2837 Nicollet Ave., Minneapolis

Beef stew with carrot: It's Vietnamese, it's French, it's Midwestern.

Beef stew with carrot: It's Vietnamese, it's French, it's Midwestern.



Quiet, unassuming, and simple as a home kitchen, Rinata is the understated Italian bistro every neighborhood wants and needs. Nothing slick or showy about it, tinny speakers crank out classic Italian standards you know from every Italian restaurant everywhere. "Ain't that a kick in the head?" Sinatra asks you, as you hover over your inexpensive Chianti.

For all of this reserve, the cooking is better than it needs to be, while retaining the discipline this sort of place demands. You'll find only classics here: steamed mussels with lightest-ever white wine broth, Caesar salad potent with garlic, house-made spaghetti noodles anchored by two no-nonsense meatballs.

The Sunday date night has to be one of the best deals in town, with four courses at $20 per person. Take yourself out on a date, even. It's the perfect place to do it. 

2451 Hennepin Ave.
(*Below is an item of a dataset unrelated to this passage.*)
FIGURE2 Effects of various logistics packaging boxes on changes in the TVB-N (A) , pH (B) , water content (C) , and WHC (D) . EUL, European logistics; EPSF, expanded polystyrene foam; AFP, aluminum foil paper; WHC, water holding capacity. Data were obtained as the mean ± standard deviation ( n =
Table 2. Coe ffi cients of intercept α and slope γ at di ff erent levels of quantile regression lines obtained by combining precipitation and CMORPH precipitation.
S., Minneapolis


Lowry Hill Meats 

It's not a butcher shop, or a sandwich shop, or a grocery store. It's all three, and that's why we're Lowry Hill Meats loyalists to the end. The place will keep you in every protein you'll ever need (pasture-raised chicken, grass-fed beef, the best breakfast sausage ever), and many you didn't know you needed (goat belly, veal osso bucco, blood sausage).
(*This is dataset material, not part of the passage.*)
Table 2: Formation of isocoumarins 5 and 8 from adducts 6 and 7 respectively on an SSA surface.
There are also best-in-show Midwestern cheeses, high-fat butter, cream line milk, farm fresh eggs, and Rustica baguettes. Plus, cookies! Kombucha! Espresso! Just about the only thing missing is produce, and that's all about to change when harvest season begins. They'll be a farm share pickup location, sealing the deal: You'll never need an ordinary grocery store again.

If you're not yet convinced, consider the fact that Wednesday is cheeseburger day, and along with their comprehensive sandwich menu, they crank out daily specials like an excellent banh mi (above), slick with house-made pate and dripping with fatty pork belly. 
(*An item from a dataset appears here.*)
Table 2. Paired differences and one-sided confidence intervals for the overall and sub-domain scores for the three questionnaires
Italian classics get the Midas touch at Rinata.

Italian classics get the Midas touch at Rinata.

1934 Hennepin Ave., Minneapolis

(612) 999-4200

Il Foro 

Currently the most underrated new place in town, it's one the best of the many new Italian spots. Il Foro is located in the Historic Forum Cafeteria space, and if the food doesn't get you, the room surely will.

There's little deco grandeur like this anymore outside of Miami. Shades of green try to outdo one another, preening like a bunch of vibrant dandies. Grasshopper, mint, emerald, and forest refract against beveled mirrors that make your date look even prettier.

Even prettier than all of this is cooking by chef Joe Rolle, who offers sleight-of-hand iterations of Italian American that still manage to remain elegant, bright, and inventive.

Try Dario's Rabbit Cacciatore with a polenta that eats like liquid silk, enriched with a wobbly egg yolk. Or, go at happy hour, when the biggest, baddest, finest meatball gets crammed into a slider for $5. 

The biggest, baddest meatballs at Il Foro.

The biggest, baddest meatballs at Il Foro.

40 S. Seventh St., Minneapolis


The Original Red's Savoy Pizza 

Either you love it or hate it, but if you're a good Minnesotan you probably love it.

Square cut, cracker crust, a little too heavy-handed on the cheese — the Original Red's Savoy is a signature pie of the Twin Cities. The sauce is like heavily spiced tomato paste— so rich it's practically a solid. Toppings stay straightforward (nothing sundried or artisanal here).

Either you love it or you hate it. If you are a good Minnesotan, you gotta love it.

Either you love it or you hate it. If you are a good Minnesotan, you gotta love it.

But 50 years of the same ovens, the same carpeting, and probably the same servers can't be wrong. It comes served greasily on a butcher-paper lined cafeteria tray, the top layer of cheese ever so charmingly toasty. But we'll fight you for the edge pieces where the cheese is caramelized and perfect.

The beer here is cheap, the bartenders are saucy, and the wood paneling is most definitely not "faux."

The Original Red's Savoy is the real deal. Accept no substitutes. Though there are multiple other locations, only one can be the original.